I hope you will find the comments and marks helpful for the improvement of the manuscript.
Reviewer
Comments for author File: Comments.pdf
Author Response
Dear Reviewers ,
Please find enclosed our manuscript entitled: ‘A miRNAs signature for the diagnosis of statins intolerance’ which we are submitting for your consideration as an original research article. We thank the reviewer for all the comments and the time invested in our manuscript.

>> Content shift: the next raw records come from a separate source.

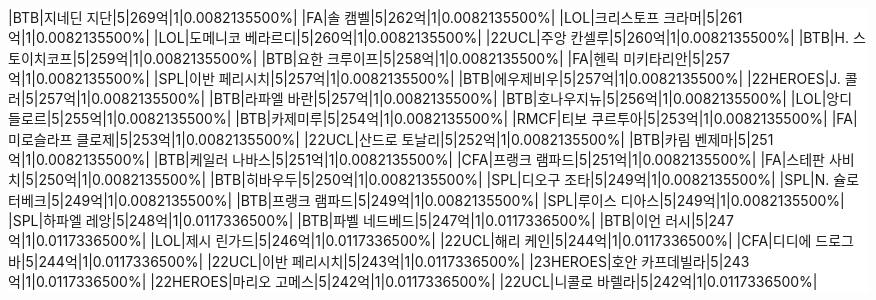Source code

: |BTB|지네딘 지단|5|269억|1|0.0082135500%|
|FA|솔 캠벨|5|262억|1|0.0082135500%|
|LOL|크리스토프 크라머|5|261억|1|0.0082135500%|
|LOL|도메니코 베라르디|5|260억|1|0.0082135500%|
|22UCL|주앙 칸셀루|5|260억|1|0.0082135500%|
|BTB|H. 스토이치코프|5|259억|1|0.0082135500%|
|BTB|요한 크루이프|5|258억|1|0.0082135500%|
|FA|헨릭 미키타리안|5|257억|1|0.0082135500%|
|SPL|이반 페리시치|5|257억|1|0.0082135500%|
|BTB|에우제비우|5|257억|1|0.0082135500%|
|22HEROES|J. 콜러|5|257억|1|0.0082135500%|
|BTB|라파엘 바란|5|257억|1|0.0082135500%|
|BTB|호나우지뉴|5|256억|1|0.0082135500%|
|LOL|앙디 들로르|5|255억|1|0.0082135500%|
|BTB|카제미루|5|254억|1|0.0082135500%|
|RMCF|티보 쿠르투아|5|253억|1|0.0082135500%|
|FA|미로슬라프 클로제|5|253억|1|0.0082135500%|
|22UCL|산드로 토날리|5|252억|1|0.0082135500%|
|BTB|카림 벤제마|5|251억|1|0.0082135500%|
|BTB|케일러 나바스|5|251억|1|0.0082135500%|
|CFA|프랭크 램파드|5|251억|1|0.0082135500%|
|FA|스테판 사비치|5|250억|1|0.0082135500%|
|BTB|히바우두|5|250억|1|0.0082135500%|
|SPL|디오구 조타|5|249억|1|0.0082135500%|
|SPL|N. 슐로터베크|5|249억|1|0.0082135500%|
|BTB|프랭크 램파드|5|249억|1|0.0082135500%|
|SPL|루이스 디아스|5|249억|1|0.0082135500%|
|SPL|하파엘 레앙|5|248억|1|0.0117336500%|
|BTB|파벨 네드베드|5|247억|1|0.0117336500%|
|BTB|이언 러시|5|247억|1|0.0117336500%|
|LOL|제시 린가드|5|246억|1|0.0117336500%|
|22UCL|해리 케인|5|244억|1|0.0117336500%|
|CFA|디디에 드로그바|5|244억|1|0.0117336500%|
|22UCL|이반 페리시치|5|243억|1|0.0117336500%|
|23HEROES|호안 카프데빌라|5|243억|1|0.0117336500%|
|22HEROES|마리오 고메스|5|242억|1|0.0117336500%|
|22UCL|니콜로 바렐라|5|242억|1|0.0117336500%|
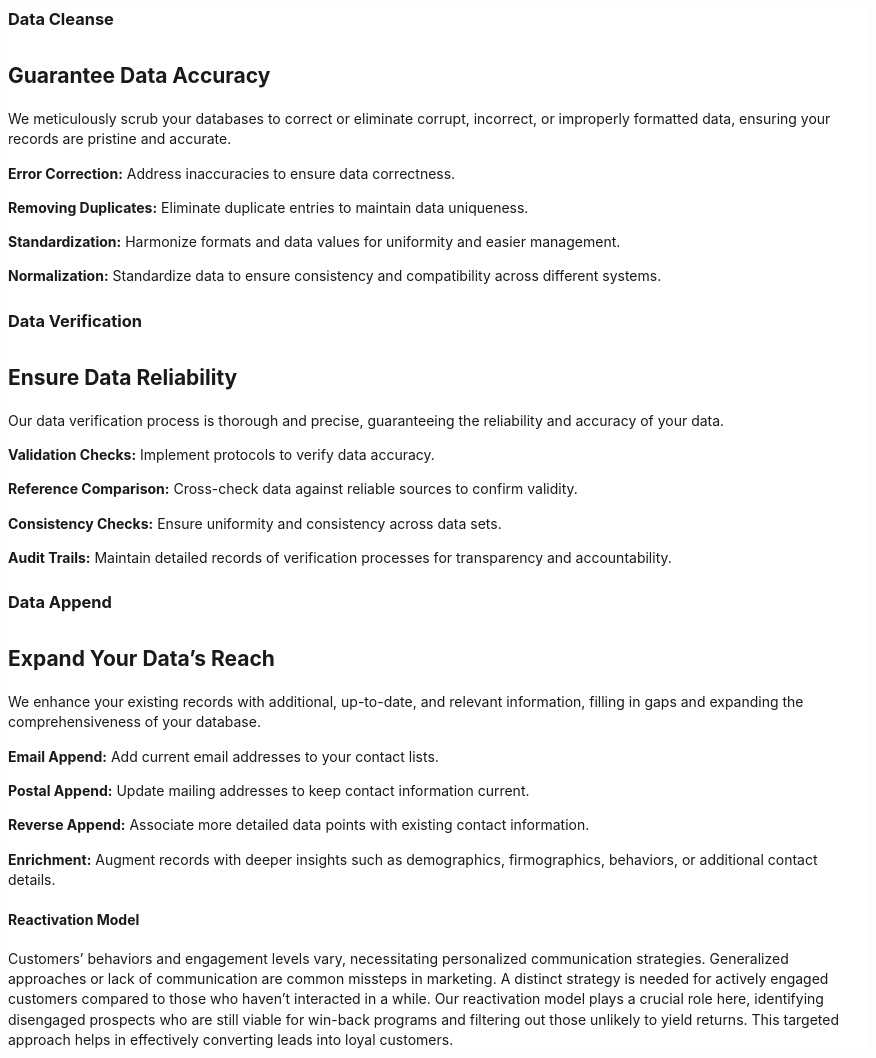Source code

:### Data Cleanse

## Guarantee Data Accuracy

We meticulously scrub your databases to correct or eliminate corrupt, incorrect, or improperly formatted data, ensuring your records are pristine and accurate.

**Error Correction:** Address inaccuracies to ensure data correctness.

**Removing Duplicates:** Eliminate duplicate entries to maintain data uniqueness.

**Standardization:** Harmonize formats and data values for uniformity and easier management.

**Normalization:** Standardize data to ensure consistency and compatibility across different systems.

### Data Verification

## Ensure Data Reliability

Our data verification process is thorough and precise, guaranteeing the reliability and accuracy of your data.

**Validation Checks:** Implement protocols to verify data accuracy.

**Reference Comparison:** Cross-check data against reliable sources to confirm validity.

**Consistency Checks:** Ensure uniformity and consistency across data sets.

**Audit Trails:** Maintain detailed records of verification processes for transparency and accountability.

### Data Append

## Expand Your Data’s Reach

We enhance your existing records with additional, up-to-date, and relevant information, filling in gaps and expanding the comprehensiveness of your database.

**Email Append:** Add current email addresses to your contact lists.

**Postal Append:** Update mailing addresses to keep contact information current.

**Reverse Append:** Associate more detailed data points with existing contact information.

**Enrichment:** Augment records with deeper insights such as demographics, firmographics, behaviors, or additional contact details.

#### ****Reactivation Model****

Customers’ behaviors and engagement levels vary, necessitating personalized communication strategies. Generalized approaches or lack of communication are common missteps in marketing. A distinct strategy is needed for actively engaged customers compared to those who haven’t interacted in a while. Our reactivation model plays a crucial role here, identifying disengaged prospects who are still viable for win-back programs and filtering out those unlikely to yield returns. This targeted approach helps in effectively converting leads into loyal customers.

We attach all their comments point by point all the changes performed following the reviewer’s suggestions
Author Response File: Author Response.docx
Reviewer 3 Report
1. General comments:
- Subject of interest
- Original study
- Well structured and written manuscript
2. Specific comments:
- What definition of statin intolerance for the inclusion of the studied patients?
- Presentation of the symptoms, clinical signas and biologica data for statin intolerence for the two groups of patients
- History of statin used in the two groups (type of molecule, duration, posology...)? History of alcohol intake?
Author Response
Dear Reviewers ,
Please find enclosed our manuscript entitled: ‘A miRNAs signature for the diagnosis of statins intolerance’ which we are submitting for your consideration as an original research article. We thank the reviewer for all the comments and the time invested in our manuscript.
We attach all their comments point by point all the changes performed following the reviewer’s suggestions.
Author Response File: Author Response.docx
Round 2
Reviewer 2 Report
Thank you for the comprehensive information.